• PROBLEM REQUIREMENTS
Repeat every line of the records below, word for word and unchanged.

• Entries in a dataset

'''

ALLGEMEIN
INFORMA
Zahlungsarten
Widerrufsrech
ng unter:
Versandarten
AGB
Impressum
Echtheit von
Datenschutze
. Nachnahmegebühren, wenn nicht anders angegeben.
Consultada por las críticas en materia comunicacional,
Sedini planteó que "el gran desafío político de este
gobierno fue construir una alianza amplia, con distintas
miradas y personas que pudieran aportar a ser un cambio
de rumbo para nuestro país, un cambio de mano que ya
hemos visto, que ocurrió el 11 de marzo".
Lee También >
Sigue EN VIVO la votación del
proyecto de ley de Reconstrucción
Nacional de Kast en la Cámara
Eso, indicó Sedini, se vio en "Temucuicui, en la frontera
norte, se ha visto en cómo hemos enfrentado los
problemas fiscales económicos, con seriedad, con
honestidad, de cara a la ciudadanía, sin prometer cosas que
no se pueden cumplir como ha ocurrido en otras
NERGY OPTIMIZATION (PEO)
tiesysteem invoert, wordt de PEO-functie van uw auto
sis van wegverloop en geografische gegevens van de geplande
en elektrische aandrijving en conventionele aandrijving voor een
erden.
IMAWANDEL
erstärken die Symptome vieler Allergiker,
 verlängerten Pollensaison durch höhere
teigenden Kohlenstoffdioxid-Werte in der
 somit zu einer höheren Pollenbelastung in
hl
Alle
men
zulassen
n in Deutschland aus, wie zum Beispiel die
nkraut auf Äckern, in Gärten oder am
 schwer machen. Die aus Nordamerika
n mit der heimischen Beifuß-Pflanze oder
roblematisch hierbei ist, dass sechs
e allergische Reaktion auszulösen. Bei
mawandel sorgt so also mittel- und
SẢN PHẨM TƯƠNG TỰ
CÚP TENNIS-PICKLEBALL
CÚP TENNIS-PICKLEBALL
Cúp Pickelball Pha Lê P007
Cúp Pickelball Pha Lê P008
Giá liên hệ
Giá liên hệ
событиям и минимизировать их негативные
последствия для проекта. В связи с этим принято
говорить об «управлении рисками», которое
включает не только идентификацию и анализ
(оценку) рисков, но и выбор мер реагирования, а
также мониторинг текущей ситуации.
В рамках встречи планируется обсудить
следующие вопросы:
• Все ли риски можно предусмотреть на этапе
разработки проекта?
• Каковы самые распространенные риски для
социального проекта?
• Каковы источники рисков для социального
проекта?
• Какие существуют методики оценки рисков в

'''

• EXERCISE RESPONSE
ALLGEMEIN
INFORMA
Zahlungsarten
Widerrufsrech
ng unter:
Versandarten
AGB
Impressum
Echtheit von
Datenschutze
. Nachnahmegebühren, wenn nicht anders angegeben.
Consultada por las críticas en materia comunicacional,
Sedini planteó que "el gran desafío político de este
gobierno fue construir una alianza amplia, con distintas
miradas y personas que pudieran aportar a ser un cambio
de rumbo para nuestro país, un cambio de mano que ya
hemos visto, que ocurrió el 11 de marzo".
Lee También >
Sigue EN VIVO la votación del
proyecto de ley de Reconstrucción
Nacional de Kast en la Cámara
Eso, indicó Sedini, se vio en "Temucuicui, en la frontera
norte, se ha visto en cómo hemos enfrentado los
problemas fiscales económicos, con seriedad, con
honestidad, de cara a la ciudadanía, sin prometer cosas que
no se pueden cumplir como ha ocurrido en otras
NERGY OPTIMIZATION (PEO)
tiesysteem invoert, wordt de PEO-functie van uw auto
sis van wegverloop en geografische gegevens van de geplande
en elektrische aandrijving en conventionele aandrijving voor een
erden.
IMAWANDEL
erstärken die Symptome vieler Allergiker,
 verlängerten Pollensaison durch höhere
teigenden Kohlenstoffdioxid-Werte in der
 somit zu einer höheren Pollenbelastung in
hl
Alle
men
zulassen
n in Deutschland aus, wie zum Beispiel die
nkraut auf Äckern, in Gärten oder am
 schwer machen. Die aus Nordamerika
n mit der heimischen Beifuß-Pflanze oder
roblematisch hierbei ist, dass sechs
e allergische Reaktion auszulösen. Bei
mawandel sorgt so also mittel- und
SẢN PHẨM TƯƠNG TỰ
CÚP TENNIS-PICKLEBALL
CÚP TENNIS-PICKLEBALL
Cúp Pickelball Pha Lê P007
Cúp Pickelball Pha Lê P008
Giá liên hệ
Giá liên hệ
событиям и минимизировать их негативные
последствия для проекта. В связи с этим принято
говорить об «управлении рисками», которое
включает не только идентификацию и анализ
(оценку) рисков, но и выбор мер реагирования, а
также мониторинг текущей ситуации.
В рамках встречи планируется обсудить
следующие вопросы:
• Все ли риски можно предусмотреть на этапе
разработки проекта?
• Каковы самые распространенные риски для
социального проекта?
• Каковы источники рисков для социального
проекта?
• Какие существуют методики оценки рисков в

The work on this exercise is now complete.